| What is being asked |
Locate every line in the listing below that contains the string "sketchPlane", and copy each such line in full. The match is case-sensitive.

| Data section |
>> begin
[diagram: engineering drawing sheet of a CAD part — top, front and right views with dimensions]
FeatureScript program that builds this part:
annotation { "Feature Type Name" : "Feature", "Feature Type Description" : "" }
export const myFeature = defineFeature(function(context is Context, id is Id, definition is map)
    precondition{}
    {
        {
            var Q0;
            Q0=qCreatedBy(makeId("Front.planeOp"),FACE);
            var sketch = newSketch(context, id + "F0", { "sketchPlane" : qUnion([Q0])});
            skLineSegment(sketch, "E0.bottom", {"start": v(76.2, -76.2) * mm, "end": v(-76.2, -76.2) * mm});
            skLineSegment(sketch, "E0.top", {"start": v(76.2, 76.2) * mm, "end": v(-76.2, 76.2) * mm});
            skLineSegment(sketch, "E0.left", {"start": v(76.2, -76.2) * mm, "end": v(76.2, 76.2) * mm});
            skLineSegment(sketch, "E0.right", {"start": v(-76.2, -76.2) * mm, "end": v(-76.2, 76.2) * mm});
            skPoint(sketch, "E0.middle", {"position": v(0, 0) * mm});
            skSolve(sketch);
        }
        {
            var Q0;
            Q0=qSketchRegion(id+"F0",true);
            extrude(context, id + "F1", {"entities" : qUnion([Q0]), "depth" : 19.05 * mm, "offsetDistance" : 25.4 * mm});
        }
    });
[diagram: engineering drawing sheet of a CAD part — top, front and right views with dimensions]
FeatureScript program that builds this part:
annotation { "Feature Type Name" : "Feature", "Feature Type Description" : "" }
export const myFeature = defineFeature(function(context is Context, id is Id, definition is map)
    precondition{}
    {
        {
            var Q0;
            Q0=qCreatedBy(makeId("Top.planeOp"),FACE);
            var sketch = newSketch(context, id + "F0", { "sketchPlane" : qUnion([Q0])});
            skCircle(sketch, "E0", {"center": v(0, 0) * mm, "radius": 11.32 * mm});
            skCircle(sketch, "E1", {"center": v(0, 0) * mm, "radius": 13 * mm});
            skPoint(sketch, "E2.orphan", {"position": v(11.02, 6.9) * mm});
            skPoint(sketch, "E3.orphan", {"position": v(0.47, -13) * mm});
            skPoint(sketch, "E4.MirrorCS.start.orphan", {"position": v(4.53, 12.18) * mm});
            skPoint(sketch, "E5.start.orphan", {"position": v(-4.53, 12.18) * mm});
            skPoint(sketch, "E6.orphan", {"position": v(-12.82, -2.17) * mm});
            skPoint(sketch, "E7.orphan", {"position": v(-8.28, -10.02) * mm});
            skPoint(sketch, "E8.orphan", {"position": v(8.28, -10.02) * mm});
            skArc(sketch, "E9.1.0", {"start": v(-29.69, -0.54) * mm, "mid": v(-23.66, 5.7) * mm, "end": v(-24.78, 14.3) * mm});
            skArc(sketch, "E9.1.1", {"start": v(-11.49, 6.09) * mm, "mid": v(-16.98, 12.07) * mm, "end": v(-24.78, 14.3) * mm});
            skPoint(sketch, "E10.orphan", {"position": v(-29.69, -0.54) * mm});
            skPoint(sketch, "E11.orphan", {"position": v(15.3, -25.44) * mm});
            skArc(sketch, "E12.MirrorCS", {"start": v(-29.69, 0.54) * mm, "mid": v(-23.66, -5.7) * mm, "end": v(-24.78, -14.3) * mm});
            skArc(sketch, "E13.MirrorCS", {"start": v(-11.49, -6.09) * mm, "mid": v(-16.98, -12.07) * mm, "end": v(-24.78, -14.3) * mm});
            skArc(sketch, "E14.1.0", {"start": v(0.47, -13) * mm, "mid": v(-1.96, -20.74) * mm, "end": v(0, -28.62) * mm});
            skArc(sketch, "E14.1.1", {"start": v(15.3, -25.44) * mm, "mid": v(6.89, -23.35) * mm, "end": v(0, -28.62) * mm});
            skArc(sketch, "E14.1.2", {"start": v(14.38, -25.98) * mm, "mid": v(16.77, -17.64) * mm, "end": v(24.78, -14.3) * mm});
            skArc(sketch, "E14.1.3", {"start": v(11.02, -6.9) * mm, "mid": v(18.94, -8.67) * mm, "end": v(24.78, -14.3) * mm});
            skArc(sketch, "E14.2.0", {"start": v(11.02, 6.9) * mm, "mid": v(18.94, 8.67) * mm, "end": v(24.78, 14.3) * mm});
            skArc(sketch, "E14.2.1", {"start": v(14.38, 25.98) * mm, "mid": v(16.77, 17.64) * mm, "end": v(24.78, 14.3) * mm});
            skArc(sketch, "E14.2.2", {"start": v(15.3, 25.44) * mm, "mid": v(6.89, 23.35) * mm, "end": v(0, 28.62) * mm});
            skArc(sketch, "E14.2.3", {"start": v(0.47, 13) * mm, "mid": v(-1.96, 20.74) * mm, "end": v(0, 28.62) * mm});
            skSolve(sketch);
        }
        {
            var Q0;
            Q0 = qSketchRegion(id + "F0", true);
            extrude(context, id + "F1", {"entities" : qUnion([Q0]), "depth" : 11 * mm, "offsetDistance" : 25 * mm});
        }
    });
>> end
>> begin
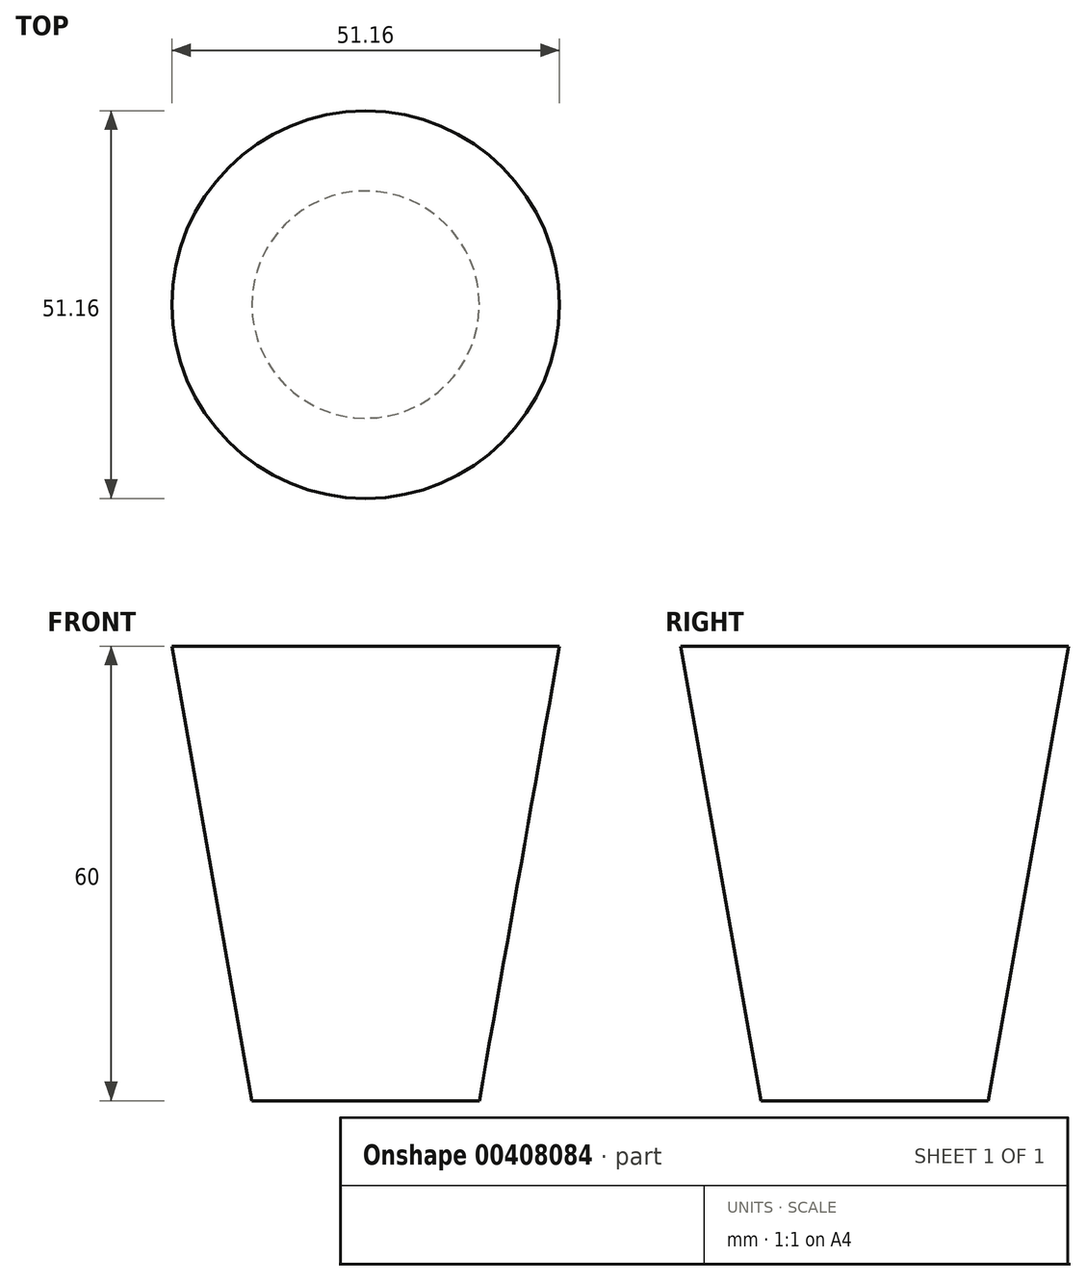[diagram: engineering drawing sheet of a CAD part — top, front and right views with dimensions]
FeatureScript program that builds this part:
>> end
>> begin
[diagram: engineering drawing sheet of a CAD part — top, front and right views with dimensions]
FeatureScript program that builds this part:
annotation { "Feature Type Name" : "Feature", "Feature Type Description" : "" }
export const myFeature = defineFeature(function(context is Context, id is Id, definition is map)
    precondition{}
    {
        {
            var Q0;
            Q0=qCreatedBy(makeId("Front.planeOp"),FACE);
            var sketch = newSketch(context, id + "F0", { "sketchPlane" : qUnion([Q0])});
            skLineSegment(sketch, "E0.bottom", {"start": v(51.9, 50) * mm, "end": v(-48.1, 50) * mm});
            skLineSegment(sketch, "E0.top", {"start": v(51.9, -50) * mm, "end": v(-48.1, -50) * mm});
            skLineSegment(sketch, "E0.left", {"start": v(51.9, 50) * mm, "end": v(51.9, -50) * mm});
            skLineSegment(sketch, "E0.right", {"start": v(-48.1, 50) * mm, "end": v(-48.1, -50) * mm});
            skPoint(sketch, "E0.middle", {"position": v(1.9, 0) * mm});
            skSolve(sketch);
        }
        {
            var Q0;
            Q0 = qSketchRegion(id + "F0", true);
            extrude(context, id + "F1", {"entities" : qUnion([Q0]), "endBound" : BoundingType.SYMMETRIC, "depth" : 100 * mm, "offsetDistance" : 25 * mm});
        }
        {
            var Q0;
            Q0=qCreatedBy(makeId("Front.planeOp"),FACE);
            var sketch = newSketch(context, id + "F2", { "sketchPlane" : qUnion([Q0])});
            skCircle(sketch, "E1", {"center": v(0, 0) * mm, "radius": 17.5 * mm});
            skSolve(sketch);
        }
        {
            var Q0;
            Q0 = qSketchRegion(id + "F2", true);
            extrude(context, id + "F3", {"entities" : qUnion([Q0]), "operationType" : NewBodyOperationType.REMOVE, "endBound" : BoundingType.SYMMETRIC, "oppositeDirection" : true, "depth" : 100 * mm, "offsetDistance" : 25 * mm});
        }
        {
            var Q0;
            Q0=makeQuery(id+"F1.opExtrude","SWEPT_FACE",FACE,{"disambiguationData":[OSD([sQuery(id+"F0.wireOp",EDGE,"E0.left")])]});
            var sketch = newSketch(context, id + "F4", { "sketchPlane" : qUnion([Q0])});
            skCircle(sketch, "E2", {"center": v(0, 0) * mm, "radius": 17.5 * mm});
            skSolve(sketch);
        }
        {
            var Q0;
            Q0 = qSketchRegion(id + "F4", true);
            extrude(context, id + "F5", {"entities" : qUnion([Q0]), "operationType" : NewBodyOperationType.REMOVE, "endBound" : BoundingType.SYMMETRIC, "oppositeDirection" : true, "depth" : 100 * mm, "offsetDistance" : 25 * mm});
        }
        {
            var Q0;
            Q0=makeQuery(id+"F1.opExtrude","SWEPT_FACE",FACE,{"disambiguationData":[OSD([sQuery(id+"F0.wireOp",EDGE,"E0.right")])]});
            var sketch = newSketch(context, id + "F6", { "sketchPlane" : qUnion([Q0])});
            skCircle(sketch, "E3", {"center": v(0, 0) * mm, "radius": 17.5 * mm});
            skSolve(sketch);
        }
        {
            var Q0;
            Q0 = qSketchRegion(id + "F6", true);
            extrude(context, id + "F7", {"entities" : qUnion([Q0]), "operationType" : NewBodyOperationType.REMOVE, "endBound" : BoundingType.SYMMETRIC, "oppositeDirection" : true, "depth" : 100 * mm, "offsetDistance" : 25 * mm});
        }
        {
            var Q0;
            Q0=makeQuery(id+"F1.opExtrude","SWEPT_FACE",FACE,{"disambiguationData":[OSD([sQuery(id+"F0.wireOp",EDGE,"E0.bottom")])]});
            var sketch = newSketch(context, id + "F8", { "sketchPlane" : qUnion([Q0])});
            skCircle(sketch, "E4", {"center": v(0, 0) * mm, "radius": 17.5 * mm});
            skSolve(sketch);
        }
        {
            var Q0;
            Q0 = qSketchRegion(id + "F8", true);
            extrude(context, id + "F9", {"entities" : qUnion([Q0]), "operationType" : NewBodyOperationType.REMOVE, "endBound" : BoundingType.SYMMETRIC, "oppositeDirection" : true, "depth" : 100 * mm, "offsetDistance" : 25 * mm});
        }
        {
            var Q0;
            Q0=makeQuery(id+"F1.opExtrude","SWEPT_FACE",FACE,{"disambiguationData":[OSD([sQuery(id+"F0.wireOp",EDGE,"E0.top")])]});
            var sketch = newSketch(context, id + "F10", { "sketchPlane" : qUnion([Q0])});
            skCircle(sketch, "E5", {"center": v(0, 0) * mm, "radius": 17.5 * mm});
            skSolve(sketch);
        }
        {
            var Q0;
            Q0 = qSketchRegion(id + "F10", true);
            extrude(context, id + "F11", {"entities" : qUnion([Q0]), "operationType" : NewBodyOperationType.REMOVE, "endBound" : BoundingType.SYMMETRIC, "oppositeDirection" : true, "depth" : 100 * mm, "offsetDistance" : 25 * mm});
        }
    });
>> end
| Completed exercise |
            var sketch = newSketch(context, id + "F0", { "sketchPlane" : qUnion([Q0])});
            var sketch = newSketch(context, id + "F0", { "sketchPlane" : qUnion([Q0])});
            var sketch = newSketch(context, id + "F0", { "sketchPlane" : qUnion([Q0])});
            var sketch = newSketch(context, id + "F2", { "sketchPlane" : qUnion([Q0])});
            var sketch = newSketch(context, id + "F4", { "sketchPlane" : qUnion([Q0])});
            var sketch = newSketch(context, id + "F6", { "sketchPlane" : qUnion([Q0])});
            var sketch = newSketch(context, id + "F8", { "sketchPlane" : qUnion([Q0])});
            var sketch = newSketch(context, id + "F10", { "sketchPlane" : qUnion([Q0])});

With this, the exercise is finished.